The application of electrochemical impedance spectroscopy to determine the long-term effectiveness of corrosion inhibitors for steel in concrete

The excellent corrosion resistance of steel in reinforced concrete is decreased in the presence of chloride ingress the carbonation of this cover.
The use of inhibitors is one of several possible methods to protect rebar from corrosion. The most common practice is their addition together with the mixing water of concrete.
In this work, we have studied the effect of two “commercial” inhibitors: calcium nitrate and alkanolamine on the corrosion resistance of reinforcing steel, as function of time.
The concrete tested was made with 400 kg m−3 Portland cement, which has a high resistance to sulphate, and the water–cement ratio was equal to 0.4. Inhibitors were introduced in fresh concrete mix at different contents. Tests were conducted with reinforced concrete specimens.
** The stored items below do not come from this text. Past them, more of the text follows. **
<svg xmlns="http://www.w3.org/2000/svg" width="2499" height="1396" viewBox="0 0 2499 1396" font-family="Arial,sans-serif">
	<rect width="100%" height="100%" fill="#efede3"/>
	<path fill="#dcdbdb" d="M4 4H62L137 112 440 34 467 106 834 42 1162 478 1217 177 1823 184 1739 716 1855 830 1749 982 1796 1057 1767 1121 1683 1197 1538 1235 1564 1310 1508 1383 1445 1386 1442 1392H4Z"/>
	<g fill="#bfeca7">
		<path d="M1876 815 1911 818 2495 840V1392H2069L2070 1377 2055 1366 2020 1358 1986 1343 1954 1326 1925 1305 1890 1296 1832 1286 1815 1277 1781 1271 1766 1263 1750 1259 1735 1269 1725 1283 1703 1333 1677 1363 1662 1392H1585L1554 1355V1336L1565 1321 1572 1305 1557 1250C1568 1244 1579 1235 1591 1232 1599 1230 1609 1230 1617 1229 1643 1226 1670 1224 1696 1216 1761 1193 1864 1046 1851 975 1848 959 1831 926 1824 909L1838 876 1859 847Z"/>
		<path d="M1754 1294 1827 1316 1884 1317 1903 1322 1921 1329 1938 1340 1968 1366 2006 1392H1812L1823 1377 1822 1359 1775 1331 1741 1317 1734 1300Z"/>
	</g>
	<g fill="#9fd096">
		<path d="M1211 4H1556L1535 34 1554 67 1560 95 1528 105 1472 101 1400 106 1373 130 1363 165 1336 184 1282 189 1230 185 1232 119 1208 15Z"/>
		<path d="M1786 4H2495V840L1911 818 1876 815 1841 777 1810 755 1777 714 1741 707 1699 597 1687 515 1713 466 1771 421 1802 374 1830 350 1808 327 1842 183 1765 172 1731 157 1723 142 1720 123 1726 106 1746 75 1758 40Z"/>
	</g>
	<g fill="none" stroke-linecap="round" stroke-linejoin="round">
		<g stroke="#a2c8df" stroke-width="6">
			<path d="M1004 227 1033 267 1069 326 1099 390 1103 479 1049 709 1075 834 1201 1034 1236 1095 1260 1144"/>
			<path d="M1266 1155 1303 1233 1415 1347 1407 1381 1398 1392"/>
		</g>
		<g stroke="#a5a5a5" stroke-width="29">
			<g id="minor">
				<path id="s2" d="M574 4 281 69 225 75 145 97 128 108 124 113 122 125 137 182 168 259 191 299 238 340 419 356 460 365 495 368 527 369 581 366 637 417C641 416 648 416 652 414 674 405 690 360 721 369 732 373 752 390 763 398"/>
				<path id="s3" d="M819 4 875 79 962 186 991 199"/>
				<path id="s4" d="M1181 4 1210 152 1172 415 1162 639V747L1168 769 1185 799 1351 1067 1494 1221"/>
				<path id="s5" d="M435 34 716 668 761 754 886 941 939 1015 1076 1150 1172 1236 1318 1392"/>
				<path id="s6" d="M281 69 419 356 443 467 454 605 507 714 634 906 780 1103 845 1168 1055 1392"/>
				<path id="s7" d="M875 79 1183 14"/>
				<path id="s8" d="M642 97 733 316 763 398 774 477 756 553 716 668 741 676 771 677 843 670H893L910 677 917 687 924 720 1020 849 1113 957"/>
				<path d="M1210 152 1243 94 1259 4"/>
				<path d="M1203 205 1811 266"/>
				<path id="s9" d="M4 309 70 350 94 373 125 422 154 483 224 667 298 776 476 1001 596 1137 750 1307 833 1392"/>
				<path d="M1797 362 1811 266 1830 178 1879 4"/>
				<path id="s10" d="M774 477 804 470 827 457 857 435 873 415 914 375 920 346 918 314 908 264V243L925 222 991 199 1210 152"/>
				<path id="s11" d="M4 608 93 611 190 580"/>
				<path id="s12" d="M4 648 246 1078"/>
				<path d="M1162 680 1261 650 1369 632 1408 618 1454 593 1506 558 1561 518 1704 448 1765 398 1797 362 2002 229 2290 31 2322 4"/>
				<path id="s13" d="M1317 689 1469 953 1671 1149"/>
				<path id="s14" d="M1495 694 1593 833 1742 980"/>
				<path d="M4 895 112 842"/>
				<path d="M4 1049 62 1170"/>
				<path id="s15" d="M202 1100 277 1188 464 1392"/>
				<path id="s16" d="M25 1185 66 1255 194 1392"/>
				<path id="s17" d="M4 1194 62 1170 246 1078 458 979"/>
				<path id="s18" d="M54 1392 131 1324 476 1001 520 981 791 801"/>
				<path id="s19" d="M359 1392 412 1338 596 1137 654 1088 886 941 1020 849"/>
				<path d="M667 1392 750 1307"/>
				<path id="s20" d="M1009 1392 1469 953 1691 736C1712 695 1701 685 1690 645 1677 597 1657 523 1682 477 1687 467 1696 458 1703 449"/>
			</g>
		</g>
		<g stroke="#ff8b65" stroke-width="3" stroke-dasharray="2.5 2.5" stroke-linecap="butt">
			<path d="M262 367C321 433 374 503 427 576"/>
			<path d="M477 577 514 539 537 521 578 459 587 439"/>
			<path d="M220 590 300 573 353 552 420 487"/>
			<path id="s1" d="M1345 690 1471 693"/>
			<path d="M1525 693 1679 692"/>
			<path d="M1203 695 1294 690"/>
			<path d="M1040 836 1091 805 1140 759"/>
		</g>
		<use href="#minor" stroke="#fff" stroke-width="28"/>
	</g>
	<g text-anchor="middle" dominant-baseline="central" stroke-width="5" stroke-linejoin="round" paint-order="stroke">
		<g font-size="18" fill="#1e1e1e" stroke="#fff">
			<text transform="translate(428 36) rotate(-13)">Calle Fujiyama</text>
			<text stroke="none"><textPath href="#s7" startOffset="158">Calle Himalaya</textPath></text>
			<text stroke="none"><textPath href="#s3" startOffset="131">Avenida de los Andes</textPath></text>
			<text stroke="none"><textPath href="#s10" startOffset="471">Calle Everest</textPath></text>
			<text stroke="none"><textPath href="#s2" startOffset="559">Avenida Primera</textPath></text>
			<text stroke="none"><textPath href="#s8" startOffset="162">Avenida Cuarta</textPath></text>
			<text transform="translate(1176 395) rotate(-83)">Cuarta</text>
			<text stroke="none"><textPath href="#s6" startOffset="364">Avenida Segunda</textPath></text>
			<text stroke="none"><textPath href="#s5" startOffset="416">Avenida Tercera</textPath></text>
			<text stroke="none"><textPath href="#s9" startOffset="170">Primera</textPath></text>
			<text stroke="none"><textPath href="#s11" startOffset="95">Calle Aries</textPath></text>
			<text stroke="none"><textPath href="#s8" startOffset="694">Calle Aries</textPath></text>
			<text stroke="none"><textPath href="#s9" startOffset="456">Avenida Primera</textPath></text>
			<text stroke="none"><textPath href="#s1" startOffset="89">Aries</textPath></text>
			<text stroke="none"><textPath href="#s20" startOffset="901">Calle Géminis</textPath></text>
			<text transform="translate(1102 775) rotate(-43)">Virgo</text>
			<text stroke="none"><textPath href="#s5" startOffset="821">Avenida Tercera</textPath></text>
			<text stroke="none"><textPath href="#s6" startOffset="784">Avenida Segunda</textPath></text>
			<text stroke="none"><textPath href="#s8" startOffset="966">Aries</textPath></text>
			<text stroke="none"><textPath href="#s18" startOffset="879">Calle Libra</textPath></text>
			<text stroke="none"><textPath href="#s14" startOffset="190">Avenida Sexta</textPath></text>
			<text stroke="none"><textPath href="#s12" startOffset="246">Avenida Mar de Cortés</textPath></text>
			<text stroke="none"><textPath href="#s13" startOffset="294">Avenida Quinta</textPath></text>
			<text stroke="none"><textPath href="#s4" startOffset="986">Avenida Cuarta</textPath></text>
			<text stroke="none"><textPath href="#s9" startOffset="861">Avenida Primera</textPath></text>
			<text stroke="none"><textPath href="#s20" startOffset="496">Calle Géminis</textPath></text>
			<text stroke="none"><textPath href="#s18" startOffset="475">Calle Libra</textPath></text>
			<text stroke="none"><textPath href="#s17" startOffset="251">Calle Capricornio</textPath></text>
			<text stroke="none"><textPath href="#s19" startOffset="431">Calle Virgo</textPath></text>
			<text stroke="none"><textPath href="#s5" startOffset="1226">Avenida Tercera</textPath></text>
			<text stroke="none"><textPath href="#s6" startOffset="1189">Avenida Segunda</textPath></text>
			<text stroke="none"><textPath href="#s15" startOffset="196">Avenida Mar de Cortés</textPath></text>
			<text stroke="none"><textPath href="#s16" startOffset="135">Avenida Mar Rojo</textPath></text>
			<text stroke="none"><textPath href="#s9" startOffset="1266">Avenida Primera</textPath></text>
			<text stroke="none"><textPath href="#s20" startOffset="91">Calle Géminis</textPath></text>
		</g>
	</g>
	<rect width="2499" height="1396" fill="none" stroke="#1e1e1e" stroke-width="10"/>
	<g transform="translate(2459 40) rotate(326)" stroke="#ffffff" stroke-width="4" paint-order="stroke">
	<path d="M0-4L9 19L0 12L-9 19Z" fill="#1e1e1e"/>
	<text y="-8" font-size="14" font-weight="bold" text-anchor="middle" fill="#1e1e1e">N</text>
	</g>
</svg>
Specimens were immersed in salt solution (0.5 M of NaCl) for three years. During this period, the condition of steel was monitored each year, with measuring zero-current potential and electrochemical impedance spectroscopy (EIS).
It appears that alkanolamine based inhibitor has not a negative effect on the bulk concrete cover. However, calcium nitrate inhibitor does not improve the concrete properties. These “commercial” inhibitors are not effective, when chloride is present on the steel–concrete interface.